Playland de Georden West podría considerarse una ‹rara avis›. Un ‹biopic› que no se centra en una persona sino en un lugar, el Playland Café (uno de los bares gays más famosos de Boston). Si esto ya de por sí ya resulta cuando menos curioso, su planteamiento formal también apuesta por el riesgo, jugando con diversos formatos, voz en off, instalación teatral, documental, etc. La idea es crear una obra caleidoscópica, que refleje no tanto la historia en forma de narrativa lineal sino tratando de captar las sensaciones, el ambiente, por así decirlo, y el significado del Playland.
No se puede decir que la intención teórica del director no quede perfectamente reflejada en el metraje. De hecho, es una traslación perfecta de la idea al fotograma. Lo que no queda del todo resuelto es el resultado final. Y es que si de lo que se trataba era de realizar un film de “sensaciones” la idea no acaba de cuajar. Por más que las detectemos es difícil de entrar en un artefacto que demasiadas veces pierde el foco entre sus diferentes propuestas que lo convierten en algo por momentos ininteligible, estéticamente precioso, pero incapaz de transmitir la supuesta magia tanto del local como de su significado histórico.
Por otro lado hay un desfile de personajes y referencias que, al apostar por lo conceptual, necesitan de un conocimiento previo para entender qué significan, cuál es su trascendencia o qué simbolizan. Sin esta información omitida aposta resulta muy difícil cualquier implicación emocional que no sea la de asistir, entre la impavidez curiosa y el bostezo “voyeurístico”, a cualquier acción que se desarrolle en pantalla.
Este es quizás el principal obstáculo de la película y, a la vez, el mayor desafío que nos ofrece West: conseguir homenajear algo cuyo significado es desconocido para muchos sin cimentar unas bases previas que permitan entrar en ese mundo. El poso que queda es que realmente es un volcado emocional del director que resulta sentido y cariñoso solo para él y para un pequeño reducto de personas que lo conozcan, dejando al lado al espectador neófito.

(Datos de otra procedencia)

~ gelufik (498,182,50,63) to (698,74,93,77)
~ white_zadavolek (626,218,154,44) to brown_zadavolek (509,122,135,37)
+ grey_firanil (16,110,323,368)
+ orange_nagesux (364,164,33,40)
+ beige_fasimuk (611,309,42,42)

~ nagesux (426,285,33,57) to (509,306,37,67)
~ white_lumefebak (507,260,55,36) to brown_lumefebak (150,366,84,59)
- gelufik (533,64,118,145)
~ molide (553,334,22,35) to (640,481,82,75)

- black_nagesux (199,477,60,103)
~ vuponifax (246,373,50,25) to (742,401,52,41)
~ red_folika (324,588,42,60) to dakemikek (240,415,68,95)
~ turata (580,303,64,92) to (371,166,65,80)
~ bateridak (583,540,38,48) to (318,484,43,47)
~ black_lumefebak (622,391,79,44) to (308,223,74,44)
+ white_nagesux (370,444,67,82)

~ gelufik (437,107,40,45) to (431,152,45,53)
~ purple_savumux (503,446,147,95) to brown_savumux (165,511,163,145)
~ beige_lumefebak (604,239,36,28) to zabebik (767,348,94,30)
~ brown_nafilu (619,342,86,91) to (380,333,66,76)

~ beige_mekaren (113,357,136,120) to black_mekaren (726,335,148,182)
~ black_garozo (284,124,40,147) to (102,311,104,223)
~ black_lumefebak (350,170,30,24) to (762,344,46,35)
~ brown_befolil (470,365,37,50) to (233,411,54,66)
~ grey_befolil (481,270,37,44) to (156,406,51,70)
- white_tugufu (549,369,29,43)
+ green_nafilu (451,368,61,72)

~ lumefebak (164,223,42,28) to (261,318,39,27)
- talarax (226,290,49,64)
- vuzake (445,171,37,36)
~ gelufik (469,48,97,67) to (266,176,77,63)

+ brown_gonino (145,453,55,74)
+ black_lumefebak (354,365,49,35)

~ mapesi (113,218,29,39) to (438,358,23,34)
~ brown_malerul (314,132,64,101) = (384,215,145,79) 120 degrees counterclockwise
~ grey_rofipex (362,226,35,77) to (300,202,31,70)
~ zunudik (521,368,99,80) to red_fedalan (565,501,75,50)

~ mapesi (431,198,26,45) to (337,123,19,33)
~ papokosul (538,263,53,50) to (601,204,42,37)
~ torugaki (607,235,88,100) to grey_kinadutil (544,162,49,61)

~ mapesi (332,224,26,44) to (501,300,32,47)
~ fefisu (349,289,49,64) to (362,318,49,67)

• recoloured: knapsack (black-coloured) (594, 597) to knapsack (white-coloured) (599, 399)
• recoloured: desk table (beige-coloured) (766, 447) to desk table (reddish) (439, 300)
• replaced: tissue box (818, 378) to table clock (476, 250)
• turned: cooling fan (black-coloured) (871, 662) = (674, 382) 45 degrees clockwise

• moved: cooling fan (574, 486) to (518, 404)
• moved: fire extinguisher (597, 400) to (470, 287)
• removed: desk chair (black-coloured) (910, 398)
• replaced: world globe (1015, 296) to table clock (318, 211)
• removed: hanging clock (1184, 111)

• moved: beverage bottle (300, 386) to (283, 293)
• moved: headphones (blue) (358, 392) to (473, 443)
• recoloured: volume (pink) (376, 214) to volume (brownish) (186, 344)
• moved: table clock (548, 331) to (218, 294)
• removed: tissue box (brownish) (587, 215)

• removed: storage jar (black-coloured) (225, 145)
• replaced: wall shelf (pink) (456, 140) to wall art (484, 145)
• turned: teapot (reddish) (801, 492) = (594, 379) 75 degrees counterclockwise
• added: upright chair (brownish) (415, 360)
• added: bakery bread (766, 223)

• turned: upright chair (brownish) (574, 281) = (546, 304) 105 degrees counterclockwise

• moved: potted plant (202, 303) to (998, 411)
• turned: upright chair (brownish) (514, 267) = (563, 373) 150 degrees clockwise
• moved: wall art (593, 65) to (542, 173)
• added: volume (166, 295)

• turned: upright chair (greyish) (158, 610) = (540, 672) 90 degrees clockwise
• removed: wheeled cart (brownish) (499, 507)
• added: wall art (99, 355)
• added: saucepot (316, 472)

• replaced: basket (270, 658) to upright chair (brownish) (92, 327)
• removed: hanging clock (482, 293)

Playland podría considerarse pues como el intento de generar algo así como un producto inmersivo, que haga vibrar con el ritmo del tiempo y de los acontecimientos que sacudieron a dicho establecimiento. Y no se puede negar que hay una expresividad emocional poderosa (incluso por momentos bordeando en demasía lo teatral), sin embargo, y por los motivos expuestos anteriormente casi se puede considerar como una carga emotiva compensatoria ante el desconcierto de lo expuesto.
Puede que todo ello pudiera restar consideración al film, no obstante no solo hay que valorar el riesgo de la propuesta, de la apuesta por algo diferente, sino que el propio desarrollo (o casi diríamos ausencia de este), ese estado de suspensión de la narrativa consigue que, como mínimo, entendamos y sintamos esa congelación no como inmovilismo sino como captura del espíritu, de coger la esencia que hacía único al Playland y dejarla suspendida, atrapada para su estudio, contemplación y goce. Algo que no resulta nada sencillo y que West consigue de forma impecable.